The Cybersecurity Program maintains a cybersecurity governance and oversight framework that seeks to drive accountability for all levels of employees, including senior management and executive officers. Cybersecurity matters are generally managed by a combination of working groups led by senior management that report to the cybersecurity steering committee or cybersecurity executive oversight committee, as appropriate, on matters such as, among other things, enterprise level cybersecurity initiatives and directives, threat intelligence and product cybersecurity risks and remediations. Our cross functional cybersecurity steering committee, which is led by the CISO, is composed of members of senior management, including the Chief Information Officer, and reviews matters such as product security escalations, critical remediations and disclosure recommendations. The output from the
29
steering committee meetings is discussed at meetings of Baxter’s cybersecurity executive oversight committee, which is led by the CISO and includes the Chief Executive Officer, Chief Financial Officer, General Counsel, Chief Compliance & Trust Officer and our business segment presidents. The cybersecurity executive oversight committee meets quarterly, oversees enterprise and cybersecurity risk management and reports to the Audit Committee and QCT Committee of the Board. The Audit Committee currently oversees our information technology functions generally, including non-product-related cybersecurity matters, and the QCT Committee oversees product or service-based information technology matters, including with respect to product cybersecurity matters. The Audit Committee is also responsible for the oversight of any cybersecurity incident, including ones related to our products and services. Both committees receive updates from management on cybersecurity-related topics within their purview throughout the year. Additionally, the full Board generally receives periodic updates on information technology and cybersecurity matters from management and external advisors.

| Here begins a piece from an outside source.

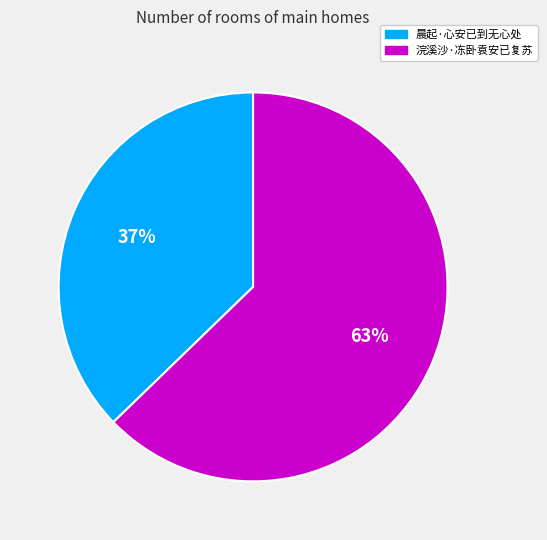

What percentage is the 晨起·心安已到无心处 slice, to the nearest percent?

37%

The CISO maintains and annually updates a Cybersecurity Incident Response Plan which is a guide for our Cyber Security Incident Response Team to respond effectively and efficiently to cybersecurity incidents in a coordinated manner in the interest of minimizing the risk of harm to our patients, customers, operations, partners, employees and third parties, consistent with our legal obligations. Cybersecurity risks and threats, including as a result of any previous cybersecurity incidents, have not materially impacted and are not reasonably expected to materially impact us or our operations to date. However, we recognize the ever-evolving cyber risk landscape and cannot provide any assurances that we will not be subject to a material cybersecurity incident in the future. See Item 1A. Risk Factors “Breaches and breakdowns affecting our information technology systems or protected information, including from cyber security breaches and data leakage, could have a material adverse effect on our business, results of operations, financial condition, cash flows, reputation and competitive position” for a discussion of cybersecurity-related risks.